TEXT PROVIDED |
The Economist Gilbert Cette becomes professor at NEOMA
Published on 01/3/2022
Published on 01/3/2022
In January, the NEOMA faculty will welcome a new professor, the economist Gilbert Cette. A former member of the Conseil d’Analyse Economique (CAE), current president of a group of experts that provide recommendations to the French government on the minimum wage, he is specialist in the labour market, growth and productivity who is very involved in analysing and reviewing economic policy. Interview.
You are going to join NEOMA in January 2022. What about the school’s outlook and plans attracted you?
NEOMA is a dynamic institution with a solid reputation for its academic excellence and its culture of innovation. Personally, I was attracted by this energy, the friendliness behind the relationships here and the kindness I saw in everyone. I’ve had excellent interactions with the management team, and the friendly atmosphere is perfect for creating a serene working environment.
You are very involved in analysing economic policy and you advise the government on the minimum wage. What do you want to convey to students at NEOMA?
I want to offer lessons on an industrious, operational economy, and I think that I can pass on this knowledge, going from the start of economic reforms to their practical application up to their monitoring. And I can also provide insight into issues of taxation, the labour market, structural reforms and more.

PROBLEMS AND TASKS |
a. Answer from the Gilbert Cette interview:
(i) What is Cette a former member of?
(ii) What does the group of experts he currently presides over do?
(iii) Apart from taxation and the labour market, what other issue does he name?
b. Swap "January" for "February" in the Gilbert Cette interview, and write out the passage from "The Economist Gilbert Cette becomes" up to and including "plans attracted you?" with that change.
c. Extend the interview with Gilbert Cette by continuing it after its final sentence.
The items that come next are separate material and are unrelated to the interview.

SUPPLIED INFORMATION |

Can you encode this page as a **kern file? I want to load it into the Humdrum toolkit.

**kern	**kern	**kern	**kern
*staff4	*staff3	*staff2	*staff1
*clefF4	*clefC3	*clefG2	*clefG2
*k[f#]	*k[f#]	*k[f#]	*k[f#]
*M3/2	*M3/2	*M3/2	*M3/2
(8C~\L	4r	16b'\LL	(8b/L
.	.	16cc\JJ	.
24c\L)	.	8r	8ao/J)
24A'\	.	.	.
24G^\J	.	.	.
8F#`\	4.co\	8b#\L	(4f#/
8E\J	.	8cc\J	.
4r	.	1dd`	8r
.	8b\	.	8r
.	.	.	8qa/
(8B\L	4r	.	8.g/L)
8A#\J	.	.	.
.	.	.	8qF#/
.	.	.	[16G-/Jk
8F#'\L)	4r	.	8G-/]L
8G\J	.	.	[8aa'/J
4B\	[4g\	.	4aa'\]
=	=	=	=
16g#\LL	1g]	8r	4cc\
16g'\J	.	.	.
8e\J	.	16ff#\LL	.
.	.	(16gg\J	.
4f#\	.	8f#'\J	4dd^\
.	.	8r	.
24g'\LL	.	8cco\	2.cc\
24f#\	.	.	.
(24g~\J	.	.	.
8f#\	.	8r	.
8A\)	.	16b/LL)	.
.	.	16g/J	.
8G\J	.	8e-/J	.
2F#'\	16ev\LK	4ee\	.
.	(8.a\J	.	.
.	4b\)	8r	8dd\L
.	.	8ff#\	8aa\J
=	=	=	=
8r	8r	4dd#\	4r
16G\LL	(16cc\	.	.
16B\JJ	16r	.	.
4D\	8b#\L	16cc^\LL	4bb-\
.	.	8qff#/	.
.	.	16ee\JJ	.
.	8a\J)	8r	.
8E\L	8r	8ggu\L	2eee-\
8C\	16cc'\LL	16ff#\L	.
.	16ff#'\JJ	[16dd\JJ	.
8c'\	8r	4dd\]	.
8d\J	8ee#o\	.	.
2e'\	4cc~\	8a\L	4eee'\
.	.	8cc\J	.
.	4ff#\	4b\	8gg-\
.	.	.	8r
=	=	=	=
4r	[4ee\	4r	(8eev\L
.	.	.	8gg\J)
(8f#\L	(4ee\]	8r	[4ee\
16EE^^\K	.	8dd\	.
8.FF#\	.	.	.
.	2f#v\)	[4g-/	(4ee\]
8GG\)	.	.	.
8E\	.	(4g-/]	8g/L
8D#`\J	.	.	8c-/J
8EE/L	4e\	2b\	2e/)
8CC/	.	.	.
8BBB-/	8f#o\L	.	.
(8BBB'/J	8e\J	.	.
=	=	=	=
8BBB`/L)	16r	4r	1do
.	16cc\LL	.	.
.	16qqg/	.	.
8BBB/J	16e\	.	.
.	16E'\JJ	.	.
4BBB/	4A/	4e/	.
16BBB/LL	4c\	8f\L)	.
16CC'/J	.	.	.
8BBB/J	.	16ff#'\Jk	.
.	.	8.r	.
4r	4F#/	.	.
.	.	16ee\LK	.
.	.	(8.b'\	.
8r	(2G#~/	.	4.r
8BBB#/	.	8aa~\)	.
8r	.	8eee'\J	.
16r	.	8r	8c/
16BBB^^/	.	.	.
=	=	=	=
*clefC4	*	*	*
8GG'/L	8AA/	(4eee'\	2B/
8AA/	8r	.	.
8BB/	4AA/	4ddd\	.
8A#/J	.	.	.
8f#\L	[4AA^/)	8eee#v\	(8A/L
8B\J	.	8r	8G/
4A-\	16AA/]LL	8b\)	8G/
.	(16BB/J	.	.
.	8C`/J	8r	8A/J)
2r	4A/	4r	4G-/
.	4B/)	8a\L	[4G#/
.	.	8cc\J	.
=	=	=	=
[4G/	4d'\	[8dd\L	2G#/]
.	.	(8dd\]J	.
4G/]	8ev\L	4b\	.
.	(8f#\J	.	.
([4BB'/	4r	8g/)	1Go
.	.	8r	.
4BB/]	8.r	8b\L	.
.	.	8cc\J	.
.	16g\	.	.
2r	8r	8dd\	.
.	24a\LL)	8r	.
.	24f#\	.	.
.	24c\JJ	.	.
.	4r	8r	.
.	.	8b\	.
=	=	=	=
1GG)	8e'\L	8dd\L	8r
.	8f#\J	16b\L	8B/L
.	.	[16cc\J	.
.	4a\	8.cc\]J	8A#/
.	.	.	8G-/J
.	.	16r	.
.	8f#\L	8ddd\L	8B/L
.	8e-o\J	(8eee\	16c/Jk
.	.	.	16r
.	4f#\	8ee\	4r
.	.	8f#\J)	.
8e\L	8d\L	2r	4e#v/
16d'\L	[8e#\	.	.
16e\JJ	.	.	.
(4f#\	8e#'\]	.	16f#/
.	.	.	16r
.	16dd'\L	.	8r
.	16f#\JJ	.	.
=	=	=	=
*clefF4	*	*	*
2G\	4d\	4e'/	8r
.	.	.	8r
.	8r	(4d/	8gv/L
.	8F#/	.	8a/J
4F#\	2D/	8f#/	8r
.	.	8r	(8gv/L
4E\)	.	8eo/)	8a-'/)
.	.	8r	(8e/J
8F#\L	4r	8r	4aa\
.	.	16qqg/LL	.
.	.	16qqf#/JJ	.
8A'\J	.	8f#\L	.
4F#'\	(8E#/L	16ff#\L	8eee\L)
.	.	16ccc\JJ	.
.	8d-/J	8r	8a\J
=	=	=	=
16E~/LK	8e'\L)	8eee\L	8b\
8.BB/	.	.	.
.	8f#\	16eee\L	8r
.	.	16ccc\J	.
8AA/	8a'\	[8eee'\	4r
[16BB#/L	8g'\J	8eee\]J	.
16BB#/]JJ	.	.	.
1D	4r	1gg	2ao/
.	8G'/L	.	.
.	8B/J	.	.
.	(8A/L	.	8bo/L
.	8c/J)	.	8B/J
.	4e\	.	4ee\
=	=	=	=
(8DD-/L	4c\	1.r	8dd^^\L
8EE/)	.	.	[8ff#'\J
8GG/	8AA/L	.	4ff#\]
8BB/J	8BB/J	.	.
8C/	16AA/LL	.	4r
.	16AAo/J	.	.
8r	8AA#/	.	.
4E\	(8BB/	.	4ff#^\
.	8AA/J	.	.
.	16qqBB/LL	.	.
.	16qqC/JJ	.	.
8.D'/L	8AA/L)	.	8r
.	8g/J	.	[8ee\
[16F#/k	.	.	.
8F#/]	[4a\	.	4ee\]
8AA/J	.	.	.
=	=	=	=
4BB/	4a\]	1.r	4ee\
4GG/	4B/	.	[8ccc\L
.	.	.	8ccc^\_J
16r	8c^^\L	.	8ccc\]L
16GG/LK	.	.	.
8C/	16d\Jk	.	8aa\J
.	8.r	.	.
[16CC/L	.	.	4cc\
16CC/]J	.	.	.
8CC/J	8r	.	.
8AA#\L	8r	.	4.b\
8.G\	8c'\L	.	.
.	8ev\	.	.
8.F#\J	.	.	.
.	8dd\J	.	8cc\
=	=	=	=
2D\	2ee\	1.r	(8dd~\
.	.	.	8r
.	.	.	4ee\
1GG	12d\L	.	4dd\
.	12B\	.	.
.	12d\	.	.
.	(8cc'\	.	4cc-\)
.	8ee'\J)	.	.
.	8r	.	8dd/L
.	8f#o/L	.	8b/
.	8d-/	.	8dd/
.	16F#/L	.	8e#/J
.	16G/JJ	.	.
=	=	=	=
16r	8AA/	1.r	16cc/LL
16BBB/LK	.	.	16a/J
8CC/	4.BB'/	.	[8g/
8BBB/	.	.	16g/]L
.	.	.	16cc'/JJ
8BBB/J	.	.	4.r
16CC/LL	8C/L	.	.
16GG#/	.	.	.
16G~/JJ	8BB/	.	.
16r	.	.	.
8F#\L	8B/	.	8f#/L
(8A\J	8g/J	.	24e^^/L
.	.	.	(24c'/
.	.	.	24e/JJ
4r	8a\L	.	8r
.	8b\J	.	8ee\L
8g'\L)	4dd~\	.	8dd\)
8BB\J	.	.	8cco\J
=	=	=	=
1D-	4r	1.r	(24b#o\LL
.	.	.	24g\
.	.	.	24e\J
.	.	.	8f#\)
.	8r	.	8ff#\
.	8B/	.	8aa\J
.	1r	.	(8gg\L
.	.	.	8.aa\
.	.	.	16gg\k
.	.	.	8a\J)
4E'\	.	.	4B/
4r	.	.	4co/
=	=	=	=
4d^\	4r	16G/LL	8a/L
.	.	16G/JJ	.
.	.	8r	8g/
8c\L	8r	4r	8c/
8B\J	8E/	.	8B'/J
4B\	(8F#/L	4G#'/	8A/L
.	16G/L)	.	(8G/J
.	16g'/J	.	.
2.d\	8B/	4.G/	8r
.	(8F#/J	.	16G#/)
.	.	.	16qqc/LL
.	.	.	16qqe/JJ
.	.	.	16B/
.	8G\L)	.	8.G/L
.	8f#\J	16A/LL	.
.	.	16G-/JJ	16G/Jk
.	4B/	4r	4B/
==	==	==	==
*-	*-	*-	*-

OUTPUTS IN ORDER |
a.
(i) The Conseil d’Analyse Economique (CAE).
(ii) It provides recommendations to the French government on the minimum wage.
(iii) Structural reforms.

b.
The Economist Gilbert Cette becomes professor at NEOMA
Published on 01/3/2022
Published on 01/3/2022
In February, the NEOMA faculty will welcome a new professor, the economist Gilbert Cette. A former member of the Conseil d’Analyse Economique (CAE), current president of a group of experts that provide recommendations to the French government on the minimum wage, he is specialist in the labour market, growth and productivity who is very involved in analysing and reviewing economic policy. Interview.
You are going to join NEOMA in February 2022. What about the school’s outlook and plans attracted you?

c.
You conduct numerous research projects that appear in prestigious academic journals. You’ve recently published a Banque de France working paper on freelance work and self-employment. The issued was about knowing whether it has created jobs or not. How do things stand?
France, the United Kingdom and the Netherlands promoted freelance work. We expected to see an impact on hiding undeclared work. And the initial aim was also to generate activity and more jobs from different offers. Our conclusion is that it has not led to a net creation of jobs, but that it has led to freelance work replacing wage-based employment.
You also head a group of experts that analyse the minimum wage and you advise the government about it. In October, the minimum wage automatically increased. Some people would like additional help, but you are opposed to that. Why?
For two reasons. First, the increase in the minimum wage can be detrimental to the employment of the most fragile and least qualified people. But that still needs to be more fully confirmed. Second, the increase in the minimum wage is not a very effective way of combatting poverty. The first two factors in poverty are the insufficient amount of working hours over the year and family expenses, not hourly pay like the minimum wage. The best way to combat poverty is to provide access to employment.
You also conduct research on productivity, growth, technology and digitalisation. What are the major upcoming challenges?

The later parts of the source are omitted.